Yes, You Should Ask Your Parents About Their Financial Plans

Parents are often more than happy to offer financial advice to their kids. They like to feel needed and want to make sure you’re on solid financial ground. But it’s important to turn the tables and ask about their financial plans, too.

Are they saving for retirement? Have they updated their will? What’s their plan for long-term care, should they need it?

It doesn’t matter if you’re living on ramen or running your own business, asking your parents about their financial future can feel odd. But life moves fast. And your parents’ financial plans can and will affect your own, eventually. So it’s important to talk early and often about how they’re planning for retirement and the often high cost of aging.

“It’s never too soon to have this conversation,” says Greg Young, owner of Ahead Full Wealth Management LLC in Rhode Island. “If something happens to your parents, not only there goes your safety net and a key part of your support network, but their affairs will likely pile onto you.”

Tact is everything when talking about money. Show them you want to learn and you want to help. Use your own life events, like a new job, a new house or an expanding family, as an opening to talk about their plans.


It’s important to know if your parents are saving, but this conversation isn’t just about money. It’s also about their dreams for retirement.

The talk

Your first real job (or any new job) is a good chance to ease into the conversation. Ask your parents for advice as you navigate 401(k) contributions. A simple “What did you do?” gives you insight without being invasive.

House hunting? That’s another opportunity to check in with your folks about their retirement plans. You know, in case you need to add “in-law suite” to your wish list.

Long-term care insurance

The cost of extended care is staggering — assisted living carries a median price tag of $48,000 per year, while the annual median cost for a nursing home is nearly $90,000 for a semi-private room, according to an annual survey by Genworth, an insurance company. In-home care can be just as costly, depending on the services needed.

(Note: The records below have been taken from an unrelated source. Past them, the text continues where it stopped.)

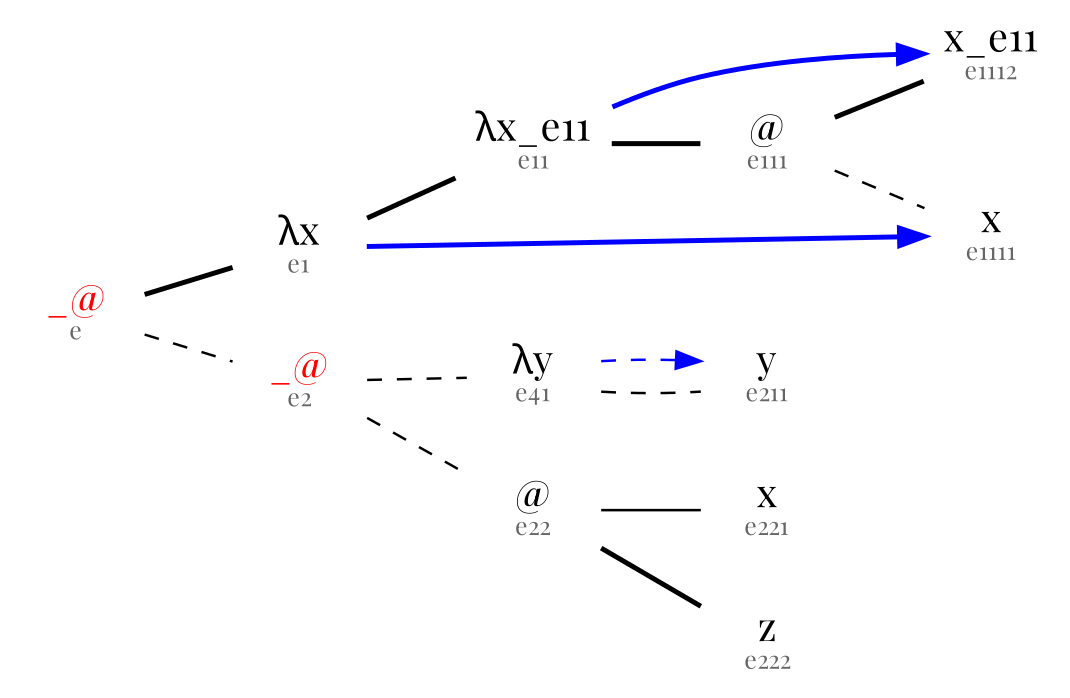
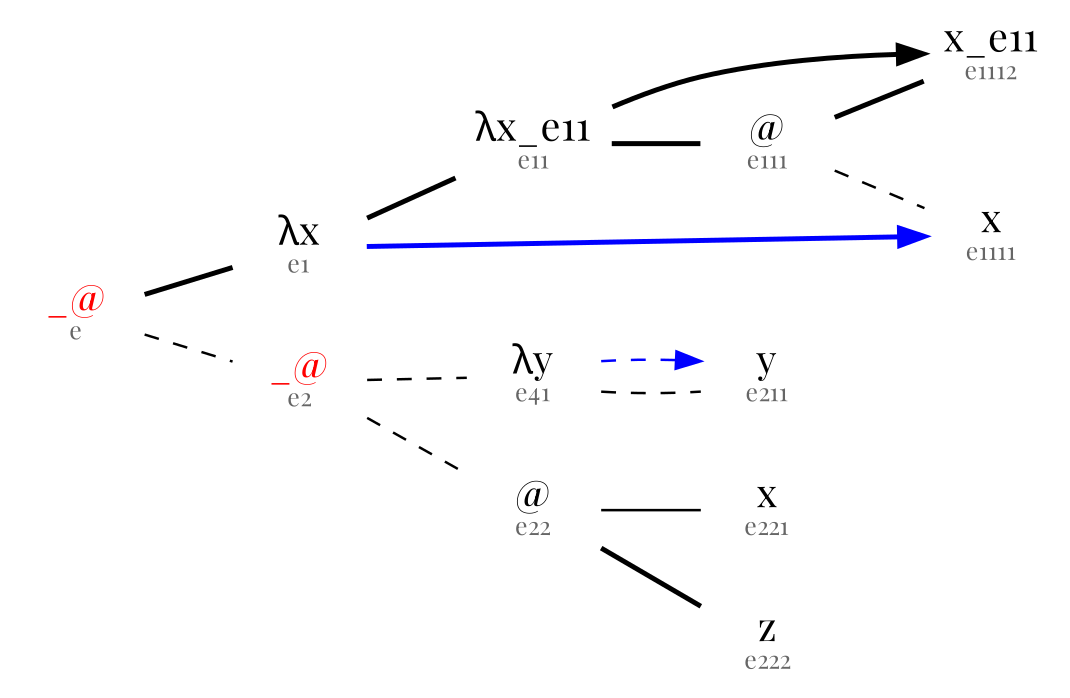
  digraph {
    fontname="Playfair Display"
    rankdir=LR
    node [fontcolor=black fontname="Playfair Display" fontsize=16 shape=none]
    edge [arrowhead=none fontname="Playfair Display" style=bold]
    n1 [fontcolor=red label=<_@<br/><font point-size="10" color="gray40">e</font>>]
    n2 [label=<λx<br/><font point-size="10" color="gray40">e1</font>>]
    n3 [fontcolor=red label=<_@<br/><font point-size="10" color="gray40">e2</font>>]
    n4 [label=<λx_e11<br/><font point-size="10" color="gray40">e11</font>>]
    n5 [label=<x<br/><font point-size="10" color="gray40">e1111</font>>]
    n6 [label=<λy<br/><font point-size="10" color="gray40">e41</font>>]
    n7 [label=<@<br/><font point-size="10" color="gray40">e22</font>>]
    n8 [label=<@<br/><font point-size="10" color="gray40">e111</font>>]
    n9 [label=<x_e11<br/><font point-size="10" color="gray40">e1112</font>>]
    n10 [label=<y<br/><font point-size="10" color="gray40">e211</font>>]
    n11 [label=<x<br/><font point-size="10" color="gray40">e221</font>>]
    n12 [label=<z<br/><font point-size="10" color="gray40">e222</font>>]
    n1 -> n2
    n1 -> n3 [style=dashed]
    n2 -> n4
    n2 -> n5 [color=blue arrowhead=""]
    n3 -> n6 [style=dashed]
    n3 -> n7 [style=dashed]
    n4 -> n8
-   n4 -> n9 [color=blue arrowhead=""]
+   n4 -> n9 [color=black arrowhead=""]
    n6 -> n10 [style=dashed]
    n6 -> n10 [color=blue style=dashed arrowhead=""]
    n7 -> n11 [style=solid]
    n7 -> n12
    n8 -> n5 [style=dashed]
    n8 -> n9
  }
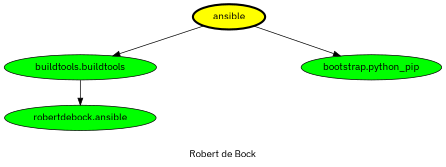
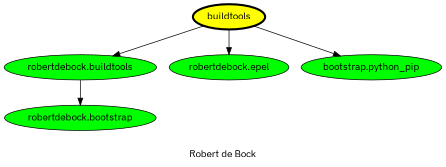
  digraph {
    fontname="IBM Plex Sans"
    label="Robert de Bock"
    node [fillcolor=green fontname="IBM Plex Sans" style=filled]
    edge [fontname="IBM Plex Sans"]
-   ansible [fillcolor=yellow penwidth=3]
-   "robertdebock.buildtools" [label="buildtools.buildtools"]
+   ansible [fillcolor=yellow penwidth=3 label=buildtools]
+   "robertdebock.buildtools"
+   "robertdebock.epel"
    n4 [label="bootstrap.python_pip"]
-   "robertdebock.bootstrap" [label="robertdebock.ansible"]
+   "robertdebock.bootstrap"
    ansible -> "robertdebock.buildtools"
+   ansible -> "robertdebock.epel"
    ansible -> n4
    "robertdebock.buildtools" -> "robertdebock.bootstrap"
  }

Long-term care insurance helps offset the cost of nursing care and help with routine activities like eating, bathing and dressing, whether at home or in an assisted living or nursing home.

The talk

Long-term care insurance gets more expensive with age, so most people who buy it do so in their 50s or 60s. It’s good to start the conversation early to have the topic on your family’s radar.

“‘Do you have long-term health care insurance?’ That’s a specific question that is pretty palatable,” says Thayer Willis, a wealth counselor. “If they say yes, the follow-up question is: ‘How does it work exactly?’”

If the direct approach doesn’t jibe, try backing into the conversation. Use someone else’s experience as an example and ask whether your parents have considered assisted living in the future and how they would pay for it.

Estate planning

Sorting through an estate without clear directives can tear families apart. That’s the last thing your parents want. Talking openly about things like wills and trusts, life insurance and advance medical directives can help you understand what they have in place, and give you insight into their intentions, Young says.

“Knowing what to expect from them, or that they’ve done some planning, will certainly make an emotional eventuality a little easier,” he says.

The talk

Starting your own family, and setting up your own estate plan, is a great opportunity to ask your parents what they have in place. You can also use someone else’s experience to start the conversation.

“Ask questions like: ‘A friend from work had a parent pass and they could not find any paperwork. … Do you and Mom have all your paperwork together in one place? If you were to pass, who has access to it?’” says Mark Struthers, owner of Sona Financial, a wealth management firm.

Your folks might not be comfortable talking about their finances. That’s OK. Don’t push them. Instead, make it clear that you’re ready and willing to talk another time, Willis says.

“You might need to take the approach of planting a seed, and that’s all you do in the first discussion,” she says. “Which is another reason for beginning early.”